In 2014, my last day of riding took me into Vermilion Valley Resort on the shores of Edison Lake on Labor Day weekend. It felt a little anti-climatic, ending in the middle of the Sierra like that, but I didn't have a choice; I was already enrolled in grad school and teaching a couple of lab sections as a T.A., and I was filling in a couple of sections that I had skipped earlier due both to snow and to the knowledge that they were close enough to home that I could come back and complete them after finishing the other parts of the PCT. That year was also a terrible drought year in California (this year was no better in the southern part of the state, but in the north there was some much needed rainfall), so Edison Lake had been reduced to not much more than a puddle surrounded by barren dirt.
This time everything felt different--and much better. I rode in while it was still daylight instead of in the pitch dark, and the lake was brimming full. I was also in the midst of riding the whole Sierra section, not cutting it into smaller, weekend-long excursions, and it felt really good to get the whole unbroken scope of the PCT in the area, where it is also part of the John Muir Trail and a very popular hiking thoroughfare. It is funny how easy it is to tell the JMT hikers from the PCT hikers, however; JMTers are usually doing only a few days or a week or so, and their packs are generally relatively large, stuffed full of luxury items such as cast iron skillets or roomy, multi-person tents, which any serious PCT hiker would have ditched long before.
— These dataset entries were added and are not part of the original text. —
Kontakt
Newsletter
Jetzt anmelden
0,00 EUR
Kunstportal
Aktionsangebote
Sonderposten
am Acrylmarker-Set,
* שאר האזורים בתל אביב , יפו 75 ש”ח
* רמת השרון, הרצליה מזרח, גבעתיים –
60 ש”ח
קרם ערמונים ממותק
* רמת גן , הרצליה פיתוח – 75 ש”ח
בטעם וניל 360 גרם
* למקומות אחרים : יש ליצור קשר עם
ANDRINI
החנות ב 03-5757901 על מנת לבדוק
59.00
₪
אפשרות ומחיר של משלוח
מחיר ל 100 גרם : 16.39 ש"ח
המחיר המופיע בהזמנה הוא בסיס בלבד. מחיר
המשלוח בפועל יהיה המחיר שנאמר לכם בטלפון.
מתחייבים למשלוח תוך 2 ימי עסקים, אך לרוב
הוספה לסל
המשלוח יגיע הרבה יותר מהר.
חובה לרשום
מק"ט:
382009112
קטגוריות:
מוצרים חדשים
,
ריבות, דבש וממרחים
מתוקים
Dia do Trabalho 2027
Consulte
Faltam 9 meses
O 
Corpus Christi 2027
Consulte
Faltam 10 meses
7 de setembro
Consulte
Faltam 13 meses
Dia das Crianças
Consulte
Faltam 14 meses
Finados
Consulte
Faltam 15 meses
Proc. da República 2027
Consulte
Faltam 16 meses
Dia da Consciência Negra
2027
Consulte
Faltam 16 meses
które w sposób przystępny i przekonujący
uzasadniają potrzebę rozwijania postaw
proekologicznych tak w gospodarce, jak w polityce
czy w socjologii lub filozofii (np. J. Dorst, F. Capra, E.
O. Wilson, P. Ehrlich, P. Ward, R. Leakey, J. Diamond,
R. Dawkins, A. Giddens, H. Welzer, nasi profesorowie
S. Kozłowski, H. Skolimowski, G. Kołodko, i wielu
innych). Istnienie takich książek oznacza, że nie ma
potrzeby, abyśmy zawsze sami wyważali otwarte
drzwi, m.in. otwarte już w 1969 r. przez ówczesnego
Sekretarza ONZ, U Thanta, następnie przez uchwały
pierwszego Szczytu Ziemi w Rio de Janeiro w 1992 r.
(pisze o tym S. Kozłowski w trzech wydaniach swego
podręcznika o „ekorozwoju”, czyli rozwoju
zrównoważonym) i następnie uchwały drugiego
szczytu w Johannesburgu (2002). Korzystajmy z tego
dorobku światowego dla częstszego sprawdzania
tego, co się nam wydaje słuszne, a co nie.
They also often took one look at me with the pack horse and began asking if I had any steaks or beer on board, offering to buy it from me if I did. I think if I ever need to make some quick money, I'll just bring Takoda out here to the JMT with his panniers full of red meat and liquor--an original chuck wagon on the hoof. There would be no shortage of customers!
Meanwhile, I was looking forward to a respite of my own. My mother was meeting me at the trailhead here, bringing with her our camper so I could get a shower and have some good home-cooked meals. She promised me ribs and tacos and ice cream, and I was pretty much feeling like a JMT hiker, salivating at the thought of that food. More importantly, however, she was bringing with her the supplies we would need to cover the next week of the trail, both pelleted feed for the horses and dehydrated meals for me. I also wanted to give the horses a nice rest for a day, with nothing to do but stuff their faces with hay. Giving them days off to recuperate and catch up on some calories is important to keep them sound and healthy and in good weight, as well as keeping their attitude good as the miles build up behind us. It probably won't be much of a rest for me, as I will be trying to do some laundry and pack up the panniers for the next section, but it is a gift to not be driving on my zero day as I often am. This time, the supplies came to me, thanks to my mother, instead of me having to drive to a feed store or to the next trailhead or to cache food along the way. That in itself is a treat (even if there wasn't Haagen Dazs involved!).